[WHAT THE EXERCISE ASKS]:
In the data below, count how many lines contain "adenocarcinoma" and give that number by itself.

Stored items
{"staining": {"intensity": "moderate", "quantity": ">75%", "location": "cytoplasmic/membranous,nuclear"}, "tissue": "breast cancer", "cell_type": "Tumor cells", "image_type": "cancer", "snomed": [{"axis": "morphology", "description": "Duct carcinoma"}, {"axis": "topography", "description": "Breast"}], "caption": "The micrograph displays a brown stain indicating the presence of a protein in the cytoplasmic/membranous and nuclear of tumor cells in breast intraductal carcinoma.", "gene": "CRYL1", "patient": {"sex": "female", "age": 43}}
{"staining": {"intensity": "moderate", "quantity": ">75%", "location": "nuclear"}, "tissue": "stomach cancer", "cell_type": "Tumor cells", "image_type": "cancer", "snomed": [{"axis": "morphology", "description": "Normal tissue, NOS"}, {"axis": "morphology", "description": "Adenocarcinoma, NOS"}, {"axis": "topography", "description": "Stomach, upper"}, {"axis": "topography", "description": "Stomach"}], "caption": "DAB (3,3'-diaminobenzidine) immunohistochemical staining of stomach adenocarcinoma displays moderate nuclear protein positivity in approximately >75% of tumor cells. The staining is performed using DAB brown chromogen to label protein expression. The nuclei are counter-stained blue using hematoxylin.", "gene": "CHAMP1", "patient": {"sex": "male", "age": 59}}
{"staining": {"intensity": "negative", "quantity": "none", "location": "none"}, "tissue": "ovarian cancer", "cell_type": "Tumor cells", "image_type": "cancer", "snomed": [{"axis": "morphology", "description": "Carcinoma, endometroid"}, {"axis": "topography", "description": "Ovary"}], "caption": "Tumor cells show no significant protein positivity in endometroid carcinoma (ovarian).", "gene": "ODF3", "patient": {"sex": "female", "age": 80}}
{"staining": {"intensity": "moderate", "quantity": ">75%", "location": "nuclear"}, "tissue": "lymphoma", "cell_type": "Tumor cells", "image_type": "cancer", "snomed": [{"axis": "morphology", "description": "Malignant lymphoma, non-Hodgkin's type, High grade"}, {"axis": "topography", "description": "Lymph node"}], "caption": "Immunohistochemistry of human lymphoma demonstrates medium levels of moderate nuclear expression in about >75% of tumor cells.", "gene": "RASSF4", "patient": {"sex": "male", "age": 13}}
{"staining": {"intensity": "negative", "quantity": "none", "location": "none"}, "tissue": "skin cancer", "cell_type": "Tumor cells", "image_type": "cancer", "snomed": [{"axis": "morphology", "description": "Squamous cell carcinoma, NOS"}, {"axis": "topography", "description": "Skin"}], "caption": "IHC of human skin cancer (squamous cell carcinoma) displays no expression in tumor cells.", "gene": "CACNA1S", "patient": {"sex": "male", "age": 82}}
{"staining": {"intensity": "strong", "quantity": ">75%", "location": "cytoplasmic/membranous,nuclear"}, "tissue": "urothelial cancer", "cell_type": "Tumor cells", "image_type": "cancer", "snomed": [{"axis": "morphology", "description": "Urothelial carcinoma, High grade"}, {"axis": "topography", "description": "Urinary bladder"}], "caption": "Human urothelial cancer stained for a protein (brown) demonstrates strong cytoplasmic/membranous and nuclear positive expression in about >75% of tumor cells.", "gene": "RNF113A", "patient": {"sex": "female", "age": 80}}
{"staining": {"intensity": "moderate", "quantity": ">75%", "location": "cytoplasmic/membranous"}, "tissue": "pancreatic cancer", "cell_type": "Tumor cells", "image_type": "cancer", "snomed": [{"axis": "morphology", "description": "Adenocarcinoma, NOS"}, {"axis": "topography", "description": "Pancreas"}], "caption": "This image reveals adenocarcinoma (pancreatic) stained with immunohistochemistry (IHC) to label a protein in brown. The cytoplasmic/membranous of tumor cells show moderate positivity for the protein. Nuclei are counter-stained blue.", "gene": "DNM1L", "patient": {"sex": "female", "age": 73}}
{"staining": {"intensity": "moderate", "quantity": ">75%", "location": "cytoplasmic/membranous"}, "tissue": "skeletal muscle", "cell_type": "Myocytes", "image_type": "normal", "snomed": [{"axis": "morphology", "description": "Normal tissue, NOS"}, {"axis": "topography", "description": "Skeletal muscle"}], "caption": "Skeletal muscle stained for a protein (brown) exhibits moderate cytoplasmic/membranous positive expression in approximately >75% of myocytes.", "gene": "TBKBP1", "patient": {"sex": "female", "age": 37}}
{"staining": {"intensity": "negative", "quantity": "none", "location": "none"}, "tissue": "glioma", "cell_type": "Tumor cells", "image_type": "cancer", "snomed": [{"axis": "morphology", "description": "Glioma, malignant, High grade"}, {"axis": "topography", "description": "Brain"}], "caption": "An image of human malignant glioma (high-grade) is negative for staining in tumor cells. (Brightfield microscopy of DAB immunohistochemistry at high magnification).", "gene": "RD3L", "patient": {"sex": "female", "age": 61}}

[ANSWER SPACE]:
2